No cure exists for the disease. Avoidance of the Lone Star tick itself is the first line of defense, but if a person contracts Alpha Gal, their only option is completely avoiding contact with meat or meat byproducts.
That’s been especially hard on Darren Nichols. He’s a lifelong hunter, and the owner of Nichols Store in Rock Hill, which caters to outdoorsmen from both Carolinas. They also do deer processing, so he has had to halt deer hunting and helping with the processing facility.
“He has always prided himself in eating off the land. But he’s no longer able to do that, except with turkeys and fish. He was not even able to eat the venison he brought back from his Texas trip,” said Tina Nichols.
Although he first became sick in June 2017, it wasn’t until October that he was diagnosed with Alpha Gal. Since then, he and his family have taken great pains to avoid meat and meat byproducts, but he still gets sick from time to time, mainly by unknowingly coming into contact with products that contain trace ingredients of meat.
Although they initially thought the Lone Star tick made itself home on Nichols’ back during his hunting trip, Tina Nichols said now they aren’t so sure.
“The tick was very deeply embedded in his back, and the Lone Star tick, despite its name, is more prevalent in the Carolinas and all along the east coast than it is in Texas. We think he may have had the tick already on him when he left home,” she said.
The best defense against getting ticks on you is using any product that contains Permethrin, which you can spray onto hunting clothes and boots. Wearing pants with cuffs that tie or fit tight with elastic are also a big help to keep ticks from crawling up your legs. Most ticks get onto humans from the ground and climb up, so everywhere you step when you’re in the woods is a possible point of contact.
“Darren carries Permethrin spray with him everywhere he goes now. He also carries and EpiPen and a glucose shot. If he gets bitten by another tick, it will make his sickness much worse than it already is,” said Tina Nichols.
She said if she’d not seen that television show, they may still not know what Alpha Gal even is.

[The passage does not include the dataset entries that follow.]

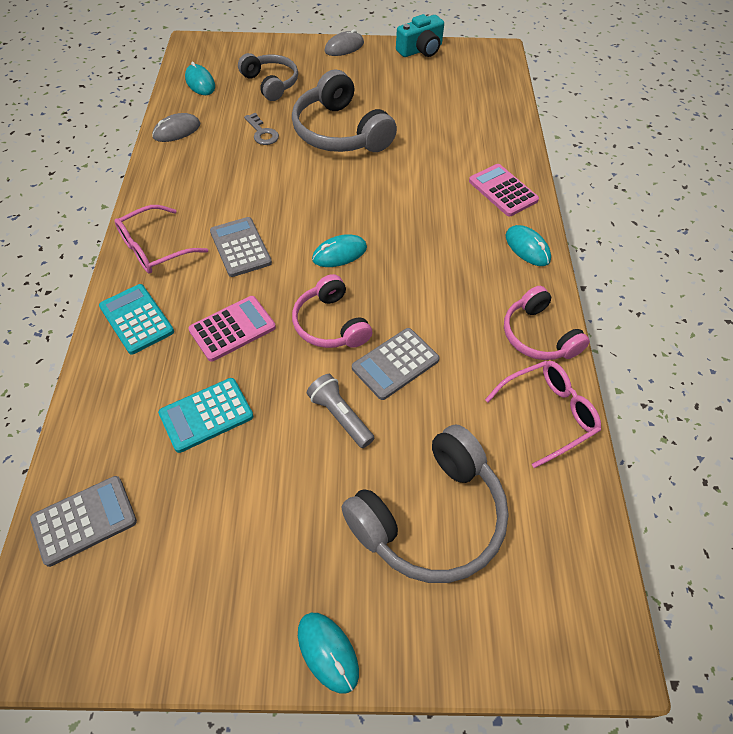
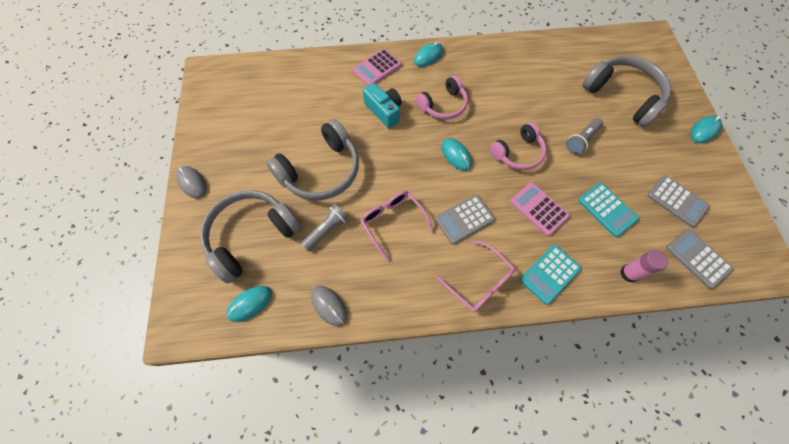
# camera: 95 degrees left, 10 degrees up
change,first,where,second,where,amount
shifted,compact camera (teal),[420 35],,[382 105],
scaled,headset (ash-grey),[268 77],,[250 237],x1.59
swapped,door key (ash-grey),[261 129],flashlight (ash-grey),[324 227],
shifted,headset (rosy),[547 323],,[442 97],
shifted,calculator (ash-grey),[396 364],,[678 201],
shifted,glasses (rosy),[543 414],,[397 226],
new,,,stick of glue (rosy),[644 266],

“Very few people even know what it is, or anything about the Lone Star tick. I am sure there are people out there that have Alpha Gal but don’t even know it. Anyone, especially those who have spent any time in the outdoors, if they have unexplained illnesses should request an IGE test, which is a type of allergy test. It will detect a carbohydrate sugar that is only present if you’ve contracted Alpha Gal from a Lone Star tick. And many doctors simply don’t think of administering this test to people with these symptoms,” she said.
“People also need to know that there’s a right way and wrong way to remove a tick. Just yanking it out causes the tick to regurgitate into the person’s bloodstream, which is how they spread disease.
“And the reactions to Alpha Gal are different for different people. Some may have trouble breathing, lots of digestive problems, flu-like symptoms, hives; it really varies from one person to the next. But if anyone out there is getting sick without knowing why, we encourage them to be aggressive with their doctors in requesting the IGE test. It’s the only way to diagnose it,” she said.
Since learning more about Alpha Gal, the couple has been proactive in educating others about it, and have also begun carrying more products to help outdoorsmen stave off the tick, and products to properly remove them when embedded in the human body. Check out their website at www.nicholsstore.com, or visit them in person at 1980 Mt. Holly Rd, Rock Hill, SC.
And don’t go in the woods without some form of tick protection.